Si tratta di uno spettacolo musicale composto da due atti unici. Il primo, Caffè di notte e giorno, è un verace e irriverente spaccato della realtà napoletana del secolo scorso. Nel misero contesto notturno di un caffè malfamato e sempre aperto si incrociano le tragiche esistenze di personaggi di ogni genere e il più vario campionario di povertà umane, degradate dalla fame e dall’ignoranza.
A pochi passi, una possibilità di redenzione che nessuno afferra, preferendo restare attaccato al proprio ineluttabile destino.

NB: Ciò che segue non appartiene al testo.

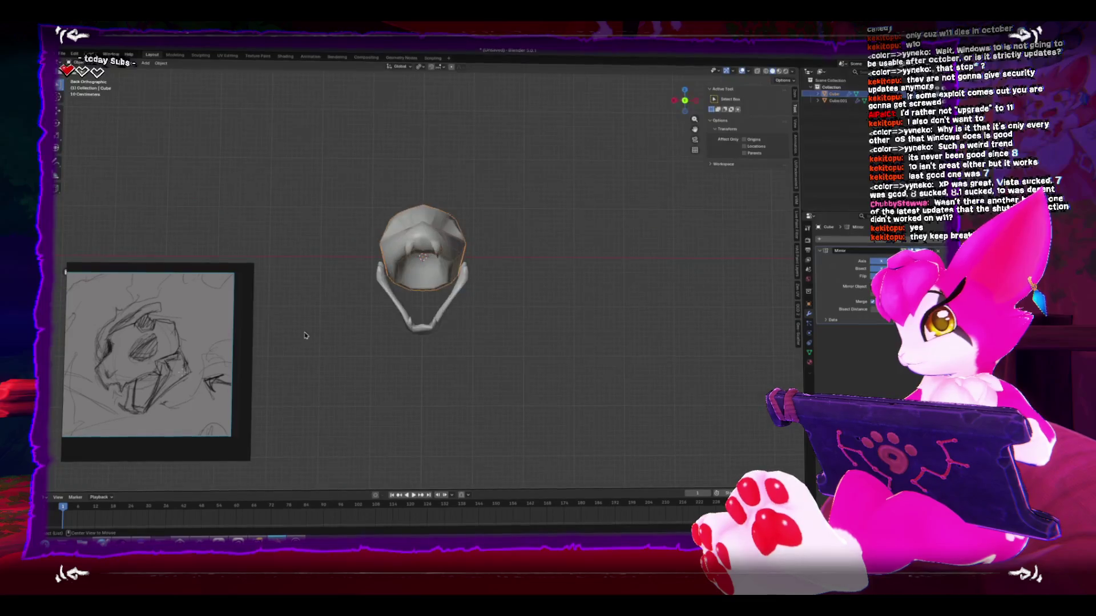
key("ctrl+KP_3")
key("r")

Il Caffè Notte e Giorno è uno di quei “non luoghi” di perdizione e trasgressione che ha sempre caratterizzato i porti di tutto il mondo nei quali si dava appuntamento, fino all’alba e oltre, una fauna di sbandati e derelitti, dove la tragedia latente si legge nella quasi coatta obbligatorietà dello stare assieme, con la vicinanza del mare a funger da deterrente a ogni sorta di violenza.

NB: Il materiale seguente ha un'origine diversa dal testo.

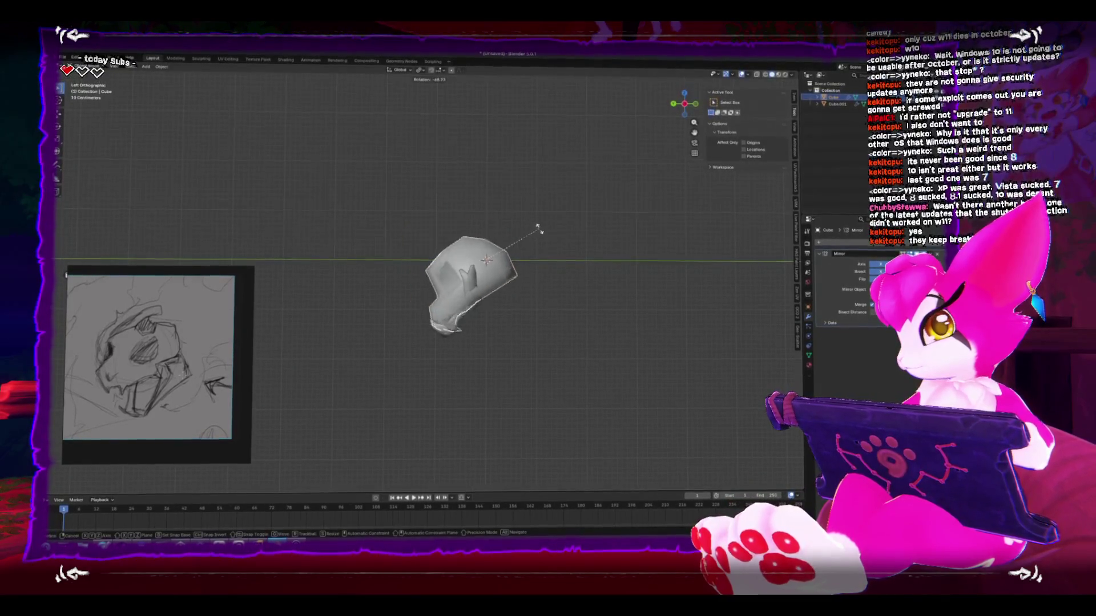
key("r")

Il secondo atto, Scalo Marittimo, è il corale e oleografico affresco in esterno giorno di un molo del porto di Napoli da cui si stacca, con il suo carico di spiantati, cafoni e avventurieri, il piroscafo per il nuovo continente.
Vi si descrive la triste condizione di chi, costretto dalla miseria, vede nell’emigrazione l’unica, inevitabile possibilità di sopravvivenza. Un’altra folla variegata, che si accalca questa volta sul molo davanti al transatlantico “Vuascenton” (leggi Washington) in partenza per l’Argentina, mentre la commistione fra cinici e faccendieri la spoglia sino all’ultimo spicciolo prima che salga a bordo.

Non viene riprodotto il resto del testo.